Aktuell arbeitet das Amt in verschiedenen Gebäuden, darunter ein Altbau in einer Villa an der Freiimfelder Straße. Der Neubau wird eine Fläche von 7.500 Quadratmetern umfassen, davon 3.000 Quadratmeter für Laborräume. Mit der Erweiterung sollen die Arbeitsbedingungen für die 230 Mitarbeiterinnen und Mitarbeiter deutlich verbessert werden.

Finanzminister Michael Richter betonte die Vorteile des Projekts: Das Gebäude biete künftig bessere Bedingungen für Verwaltungskräfte und Laborteams. Gesundheitsministerin Petra Grimm-Benne ergänzte, die Modernisierung stärke die Fähigkeit des Landes, auf künftige Pandemien zu reagieren.

Die Fertigstellung ist für 2028 geplant. Dann werden alle bisher auf verschiedene Standorte in Halle (Saale) verteilten Bereiche der Behörde zentral im neuen Hauptsitz zusammengefasst.

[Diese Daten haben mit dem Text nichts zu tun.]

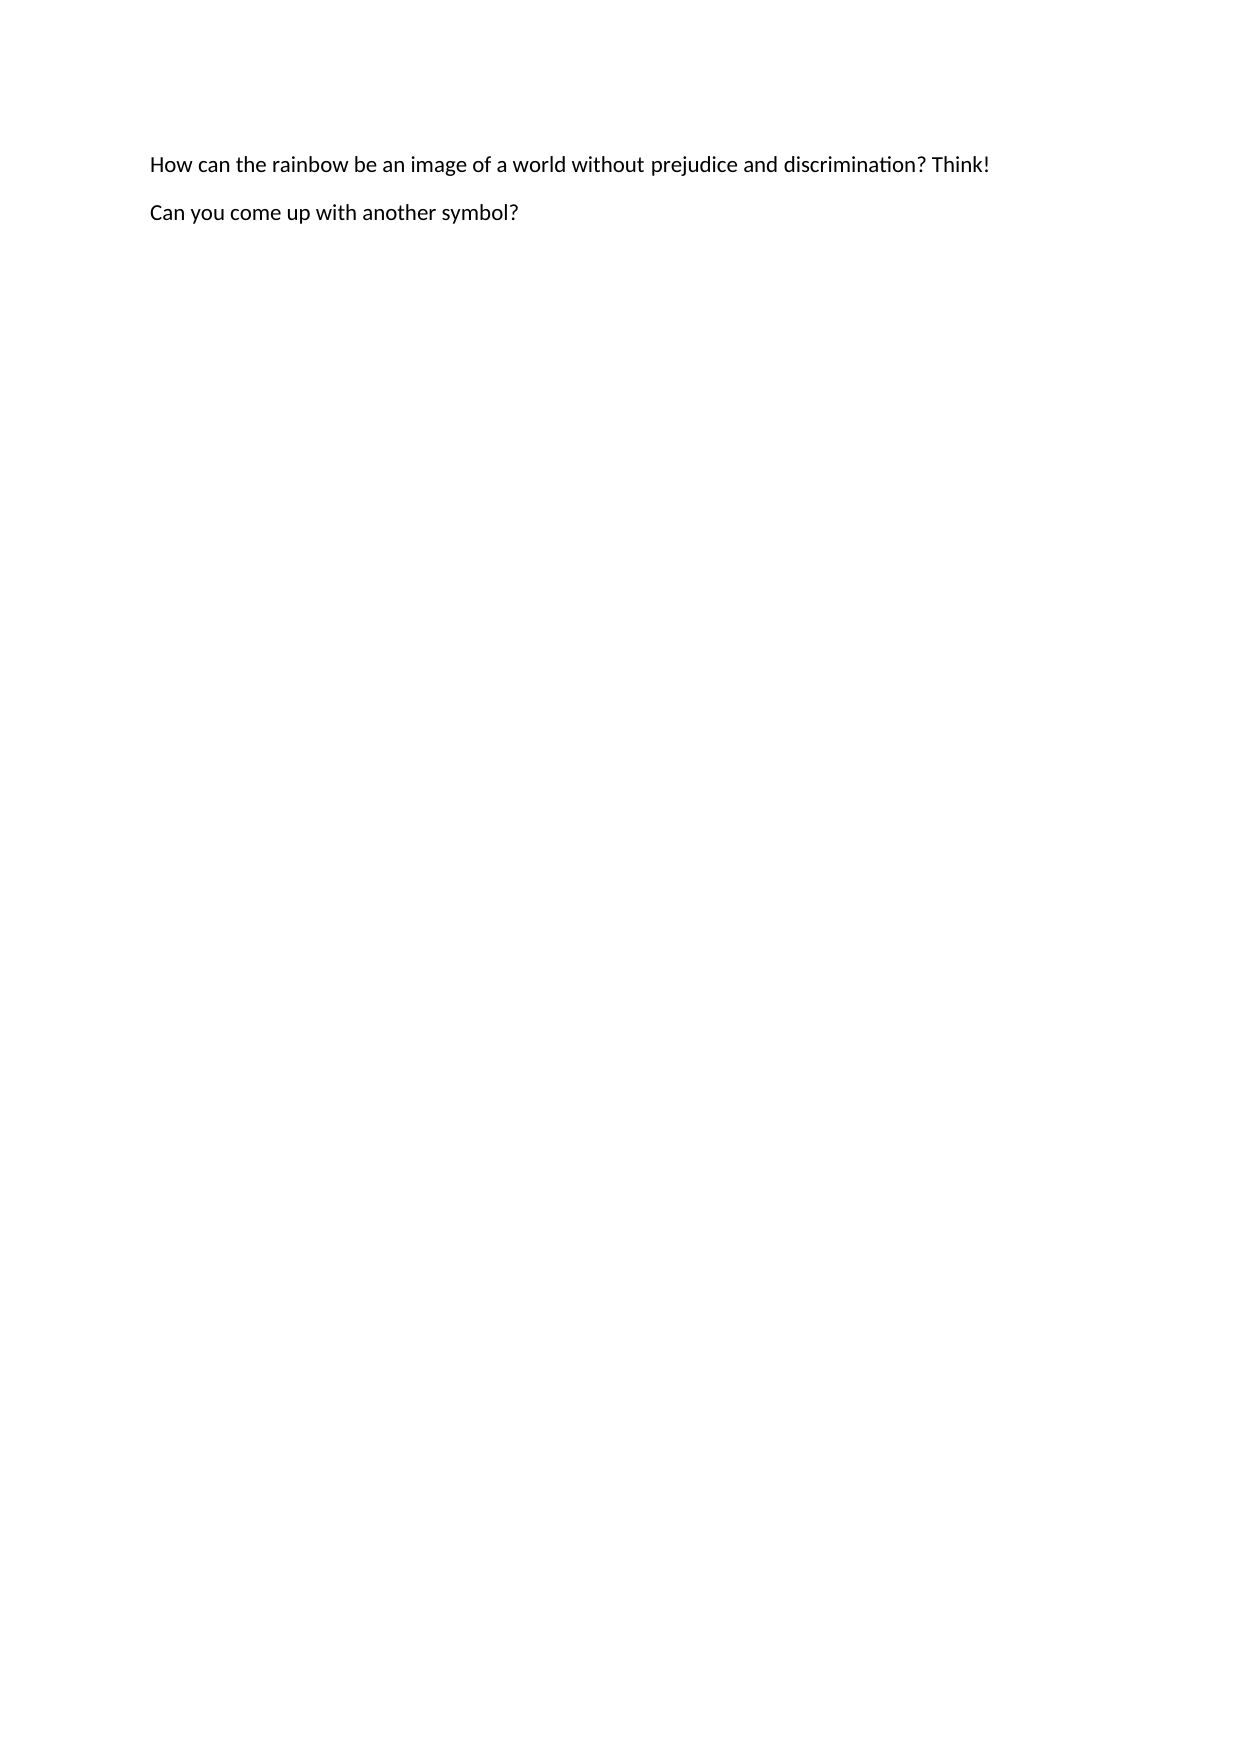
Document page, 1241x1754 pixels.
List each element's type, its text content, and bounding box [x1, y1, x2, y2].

text How can the rainbow be an image of a world without prejudice and discrimination? Think! [150, 150, 1090, 178]
text Can you come up with another symbol? [150, 198, 1090, 226]
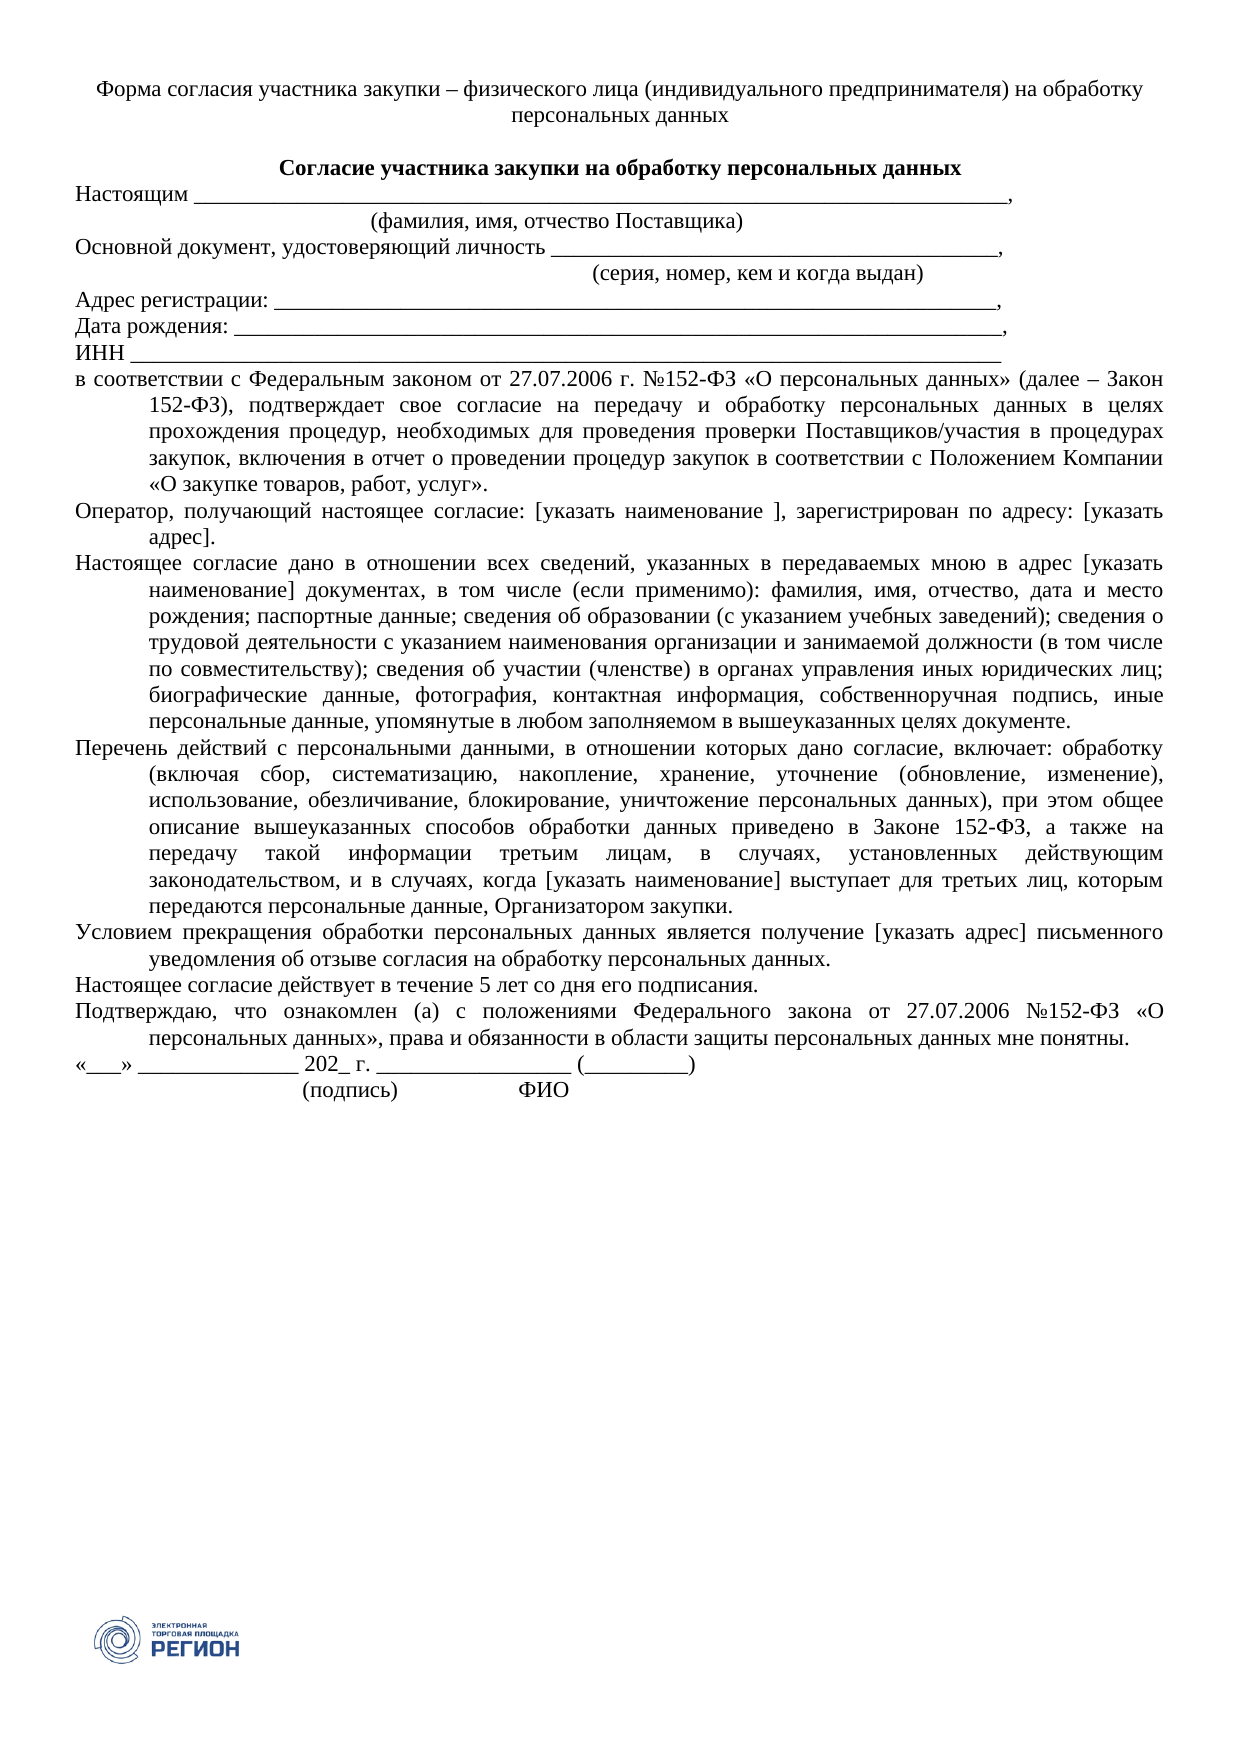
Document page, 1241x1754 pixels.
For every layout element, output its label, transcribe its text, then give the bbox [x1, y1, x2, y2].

text Подтверждаю, что ознакомлен (а) с положениями Федерального закона от 27.07.2006 №152-ФЗ «О персональных данных», права и обязанности в области защиты персональных данных мне понятны. [75, 997, 1165, 1050]
text Форма согласия участника закупки – физического лица (индивидуального предпринимателя) на обработку персональных данных [75, 75, 1165, 128]
text Условием прекращения обработки персональных данных является получение [указать адрес] письменного уведомления об отзыве согласия на обработку персональных данных. [75, 918, 1165, 971]
text (фамилия, имя, отчество Поставщика) [75, 207, 1165, 233]
text в соответствии с Федеральным законом от 27.07.2006 г. №152-ФЗ «О персональных данных» (далее – Закон 152-ФЗ), подтверждает свое согласие на передачу и обработку персональных данных в целях прохождения процедур, необходимых для проведения проверки Поставщиков/участия в процедурах закупок, включения в отчет о проведении процедур закупок в соответствии с Положением Компании «О закупке товаров, работ, услуг». [75, 365, 1165, 497]
text Настоящее согласие действует в течение 5 лет со дня его подписания. [75, 971, 1165, 997]
text Настоящим _______________________________________________________________________, [75, 180, 1165, 207]
text (подпись) ФИО [75, 1076, 1165, 1103]
text «___» ______________ 202_ г. _________________ (_________) [75, 1050, 1165, 1076]
text Согласие участника закупки на обработку персональных данных [75, 154, 1165, 180]
text Настоящее согласие дано в отношении всех сведений, указанных в передаваемых мною в адрес [указать наименование] документах, в том числе (если применимо): фамилия, имя, отчество, дата и место рождения; паспортные данные; сведения об образовании (с указанием учебных заведений); сведения о трудовой деятельности с указанием наименования организации и занимаемой должности (в том числе по совместительству); сведения об участии (членстве) в органах управления иных юридических лиц; биографические данные, фотография, контактная информация, собственноручная подпись, иные персональные данные, упомянутые в любом заполняемом в вышеуказанных целях документе. [75, 549, 1165, 734]
text Оператор, получающий настоящее согласие: [указать наименование ], зарегистрирован по адресу: [указать адрес]. [75, 497, 1165, 549]
text Основной документ, удостоверяющий личность _______________________________________, (серия, номер, кем и когда выдан) [75, 233, 1165, 286]
text Перечень действий с персональными данными, в отношении которых дано согласие, включает: обработку (включая сбор, систематизацию, накопление, хранение, уточнение (обновление, изменение), использование, обезличивание, блокирование, уничтожение персональных данных), при этом общее описание вышеуказанных способов обработки данных приведено в Законе 152-ФЗ, а также на передачу такой информации третьим лицам, в случаях, установленных действующим законодательством, и в случаях, когда [указать наименование] выступает для третьих лиц, которым передаются персональные данные, Организатором закупки. [75, 734, 1165, 918]
text ИНН ____________________________________________________________________________ [75, 338, 1165, 365]
text Адрес регистрации: _______________________________________________________________, [75, 286, 1165, 312]
picture [75, 1600, 257, 1679]
text Дата рождения: ___________________________________________________________________, [75, 312, 1165, 338]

Der Neubau ersetzt veraltete Büros und schafft einen maßgeschneiderten Arbeitsraum für die Aufgaben des Amtes. Mit erweiterten Laboren und modernen Einrichtungen soll die Effizienz gesteigert werden. Die Investition von 88 Millionen Euro markiert einen wichtigen Schritt zur Aufwertung der öffentlichen Gesundheitsinfrastruktur in Sachsen-Anhalt.